Josh Doctson is becoming more of an emphasis, but he and Alex Smith still cannot get right.

The Redskins coaching staff understands the importance of Josh Doctson to this offense. Regardless of the perception of the fanbase, or even those within the organization, he is a first-round pick who is expected to contribute. Doctson has had at least five targets over the last four games, against the Cowboys he had six, and finished with three catches for a season-high 42 yards. Those aren’t numbers to get excited about; however, Doctson is being looked at more often as well as relied upon schematically. For whatever reason though, Smith and Doctson cannot connect outside of the hashes or downfield consistently to this point. There were a couple of opportunities in which Smith had chances and was just inaccurate in his pass. As the season moves along, expect Doctson to continue to get those chances. Hopefully, he and Smith can get on the same page sooner rather than later.
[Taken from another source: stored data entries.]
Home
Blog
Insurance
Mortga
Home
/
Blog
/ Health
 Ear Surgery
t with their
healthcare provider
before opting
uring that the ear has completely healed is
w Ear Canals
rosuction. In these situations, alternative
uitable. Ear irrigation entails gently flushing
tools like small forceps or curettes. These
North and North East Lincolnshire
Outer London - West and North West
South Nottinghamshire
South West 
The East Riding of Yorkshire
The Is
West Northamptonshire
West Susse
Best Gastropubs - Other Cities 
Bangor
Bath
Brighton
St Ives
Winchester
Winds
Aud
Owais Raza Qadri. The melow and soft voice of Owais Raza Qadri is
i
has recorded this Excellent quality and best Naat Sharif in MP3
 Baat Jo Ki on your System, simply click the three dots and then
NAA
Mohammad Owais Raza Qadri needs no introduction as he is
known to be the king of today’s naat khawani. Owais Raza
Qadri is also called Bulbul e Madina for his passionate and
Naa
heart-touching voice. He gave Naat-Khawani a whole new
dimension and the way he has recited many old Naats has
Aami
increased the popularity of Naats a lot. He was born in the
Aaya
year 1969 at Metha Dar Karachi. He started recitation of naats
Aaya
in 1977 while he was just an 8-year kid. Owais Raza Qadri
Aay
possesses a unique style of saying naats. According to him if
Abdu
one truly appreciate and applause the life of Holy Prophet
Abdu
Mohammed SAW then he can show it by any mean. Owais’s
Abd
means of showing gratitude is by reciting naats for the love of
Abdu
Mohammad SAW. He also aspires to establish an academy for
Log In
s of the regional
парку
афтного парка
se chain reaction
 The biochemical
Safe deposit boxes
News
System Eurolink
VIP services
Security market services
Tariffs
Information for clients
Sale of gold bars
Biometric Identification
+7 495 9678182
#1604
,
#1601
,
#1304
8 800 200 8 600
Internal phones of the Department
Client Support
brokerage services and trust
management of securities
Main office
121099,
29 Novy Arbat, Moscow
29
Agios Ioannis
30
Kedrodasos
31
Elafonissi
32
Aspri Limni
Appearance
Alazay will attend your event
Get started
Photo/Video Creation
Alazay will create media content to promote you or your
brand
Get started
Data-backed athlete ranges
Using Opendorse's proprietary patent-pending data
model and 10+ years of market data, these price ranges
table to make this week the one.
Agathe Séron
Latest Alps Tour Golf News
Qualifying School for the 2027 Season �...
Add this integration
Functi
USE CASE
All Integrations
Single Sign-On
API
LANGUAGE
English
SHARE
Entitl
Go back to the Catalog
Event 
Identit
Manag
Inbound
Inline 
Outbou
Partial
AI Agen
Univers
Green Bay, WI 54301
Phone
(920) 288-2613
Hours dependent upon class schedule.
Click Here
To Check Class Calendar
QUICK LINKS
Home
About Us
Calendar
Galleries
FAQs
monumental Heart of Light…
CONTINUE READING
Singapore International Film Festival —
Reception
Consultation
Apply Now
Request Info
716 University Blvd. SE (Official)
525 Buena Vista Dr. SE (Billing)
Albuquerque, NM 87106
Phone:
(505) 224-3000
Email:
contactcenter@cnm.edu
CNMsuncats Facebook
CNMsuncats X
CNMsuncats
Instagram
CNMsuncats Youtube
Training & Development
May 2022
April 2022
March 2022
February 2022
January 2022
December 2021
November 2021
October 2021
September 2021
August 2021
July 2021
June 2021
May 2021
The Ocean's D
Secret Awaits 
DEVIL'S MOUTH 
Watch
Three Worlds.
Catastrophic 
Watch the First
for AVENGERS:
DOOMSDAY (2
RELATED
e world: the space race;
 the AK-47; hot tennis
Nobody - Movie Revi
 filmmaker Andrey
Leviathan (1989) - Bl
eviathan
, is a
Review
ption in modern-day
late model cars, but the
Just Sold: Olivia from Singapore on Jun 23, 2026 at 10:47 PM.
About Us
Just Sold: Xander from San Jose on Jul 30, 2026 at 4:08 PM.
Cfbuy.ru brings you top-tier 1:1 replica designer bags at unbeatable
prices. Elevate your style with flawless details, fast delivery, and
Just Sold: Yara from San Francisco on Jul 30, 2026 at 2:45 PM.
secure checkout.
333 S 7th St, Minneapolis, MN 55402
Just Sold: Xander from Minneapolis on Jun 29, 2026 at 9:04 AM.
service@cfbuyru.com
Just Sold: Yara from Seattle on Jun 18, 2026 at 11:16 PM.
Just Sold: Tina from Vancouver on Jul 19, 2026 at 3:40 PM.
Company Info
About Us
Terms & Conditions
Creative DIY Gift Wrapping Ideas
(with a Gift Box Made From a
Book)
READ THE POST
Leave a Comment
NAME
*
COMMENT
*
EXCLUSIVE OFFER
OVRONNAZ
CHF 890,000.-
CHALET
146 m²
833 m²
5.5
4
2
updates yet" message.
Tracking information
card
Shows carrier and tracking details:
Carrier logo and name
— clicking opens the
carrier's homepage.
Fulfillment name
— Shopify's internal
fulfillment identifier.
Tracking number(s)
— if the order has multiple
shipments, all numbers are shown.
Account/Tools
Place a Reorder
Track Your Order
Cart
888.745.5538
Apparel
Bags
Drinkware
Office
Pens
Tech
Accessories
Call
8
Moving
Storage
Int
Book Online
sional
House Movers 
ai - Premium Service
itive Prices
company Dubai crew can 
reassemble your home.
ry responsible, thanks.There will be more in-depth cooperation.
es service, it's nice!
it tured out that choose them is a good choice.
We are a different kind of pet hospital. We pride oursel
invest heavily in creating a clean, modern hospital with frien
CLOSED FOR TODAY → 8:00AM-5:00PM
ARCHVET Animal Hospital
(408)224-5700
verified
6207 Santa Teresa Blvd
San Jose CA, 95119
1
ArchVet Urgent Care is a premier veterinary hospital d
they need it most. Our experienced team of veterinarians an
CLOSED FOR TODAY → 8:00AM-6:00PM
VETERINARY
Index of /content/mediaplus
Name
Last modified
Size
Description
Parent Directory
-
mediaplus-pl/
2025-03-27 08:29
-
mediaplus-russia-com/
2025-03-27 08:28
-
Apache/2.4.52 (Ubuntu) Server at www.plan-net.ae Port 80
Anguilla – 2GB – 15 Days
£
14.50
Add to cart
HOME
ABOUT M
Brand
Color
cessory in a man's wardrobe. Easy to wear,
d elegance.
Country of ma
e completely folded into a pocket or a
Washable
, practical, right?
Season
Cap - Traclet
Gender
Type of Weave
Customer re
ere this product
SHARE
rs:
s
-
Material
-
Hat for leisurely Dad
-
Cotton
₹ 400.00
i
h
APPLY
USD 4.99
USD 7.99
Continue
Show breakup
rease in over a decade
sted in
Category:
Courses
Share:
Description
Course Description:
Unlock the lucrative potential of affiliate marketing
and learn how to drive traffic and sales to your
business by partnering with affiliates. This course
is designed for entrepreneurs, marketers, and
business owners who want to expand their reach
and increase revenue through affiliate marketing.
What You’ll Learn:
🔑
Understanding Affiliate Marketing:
While the defense has proven to be playoff worthy, the offensive production has not, and may prove to be costly.

The offense once again has been unable to score a touchdown in the second half and was mainly a non-factor after the first quarter. There is no secret that the Redskins defense won the game for this team, not a problem at all. However, in the long run, if the Redskins offense does not pick up their production in the passing game, it will prove costly. The Redskins were in Dallas territory six times and accumulated just 13 points on those six opportunities. If that does not summarize how terrible the offense has been outside of Adrian Peterson, then something may be wrong with you. The positive going forward is that Alex Smith does protect the football which limits opposing offenses opportunities for extra possessions and opportunities to score. When you face better opponents Smith will have to do much better than just protecting the football.